# PROBLEM SET
(a) Does each statement below agree with the cipher negotiation excerpt? Answer yes or no for each, quoting the text's deciding words exactly. (i) Pluggable crypto algorithms are traced back to export controls in the 1990s. (ii) Free S/WAN is offered as an example of the problem of too many algorithm choices. (iii) Negotiated key agreement algorithms are credited with allowing RSA to be swapped for ECDSA without discarding the rest of the protocol.
(b) Quote the cipher negotiation excerpt word for word, between "That's a weird" and "help at all.", inclusive.

# EXCERPTED TEXT
.....
Pluggable crypto algorithms are one of the reasons for a lot of protocols being overly baroque and thus vulnerable (due to implementation flaws), or at least not widely used. This all started due to the export controls in the 1990s -- when you needed to have a US/non-US version anyway, you could then do 10 algorithms. But, if you don't have that concern anymore, it's senseless complexity.

IMO the best way to do all of this is to have one (set of) algorithm per major version of protocol. It's fine to change that (by adding new protocol handling) going forward, and potentially to deprecate old versions too, but cipher negotiation/etc. is otherwise madness-making. That, and shitty encodings, are most of the pain I have when working with stuff.

(The issue raised here of "ECC should be more widely used" is good, though -- I've been looking at blinded ECC algorithms recently.)

That's a weird conclusion to draw given that negotiated key agreement algorithms are what allows us to swap RSA for ECDSA opportunistically and without jettisoning the rest of the protocol.

Maybe this would make more sense if you could describe what was madness-making about cipher negotiation.

It certainly has upsides, but I remember pain when involved in or trying to fix things with diverse algorithms. Maybe the memory of the pain was worse than the pain itself, or the pain was from unrelated causes. Mostly it's "I'm not very good at _____, so I like things to be as simple as possible".

JCE implementation (mostly related to scope, era, etc.) -- admittedly, we only needed a non-US JCE for a few specific things, as part of an overcomplicated financial transfer system.

PGP/OpenPGP; there were lots of reasons this sucked, but multiple ciphersuites didn't help at all.

Free S/WAN was painful too (and really most of IPsec), but it's an example of the higher level problem of "too many layers of indirection and abstraction", not "too many algorithm choices."
.....
# DATA EXCERPT
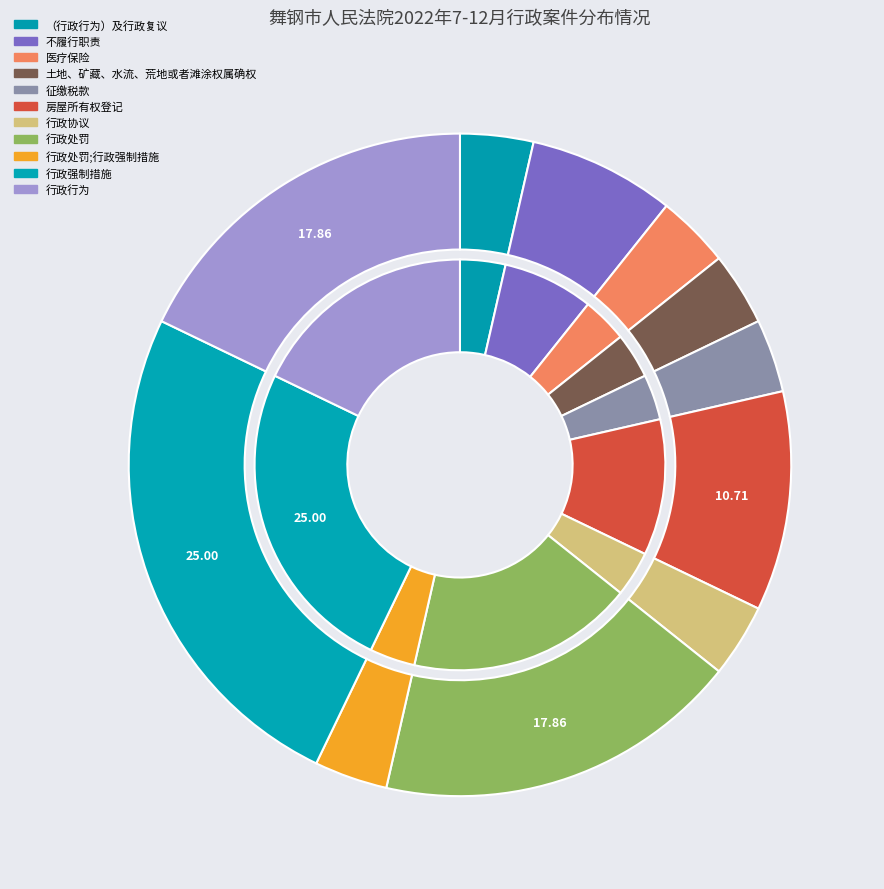

To the nearest percent, what percentage of the pie is 行政处罚;行政强制措施?

4%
.....
# RESPONSES PER TASK
(a)
(i) Yes: "This all started due to the export controls in the 1990s"
(ii) No: "it's an example of the higher level problem of "too many layers of indirection and abstraction", not "too many algorithm choices.""
(iii) Yes: "negotiated key agreement algorithms are what allows us to swap RSA for ECDSA opportunistically and without jettisoning the rest of the protocol"

(b)
That's a weird conclusion to draw given that negotiated key agreement algorithms are what allows us to swap RSA for ECDSA opportunistically and without jettisoning the rest of the protocol.

Maybe this would make more sense if you could describe what was madness-making about cipher negotiation.

It certainly has upsides, but I remember pain when involved in or trying to fix things with diverse algorithms. Maybe the memory of the pain was worse than the pain itself, or the pain was from unrelated causes. Mostly it's "I'm not very good at _____, so I like things to be as simple as possible".

JCE implementation (mostly related to scope, era, etc.) -- admittedly, we only needed a non-US JCE for a few specific things, as part of an overcomplicated financial transfer system.

PGP/OpenPGP; there were lots of reasons this sucked, but multiple ciphersuites didn't help at all.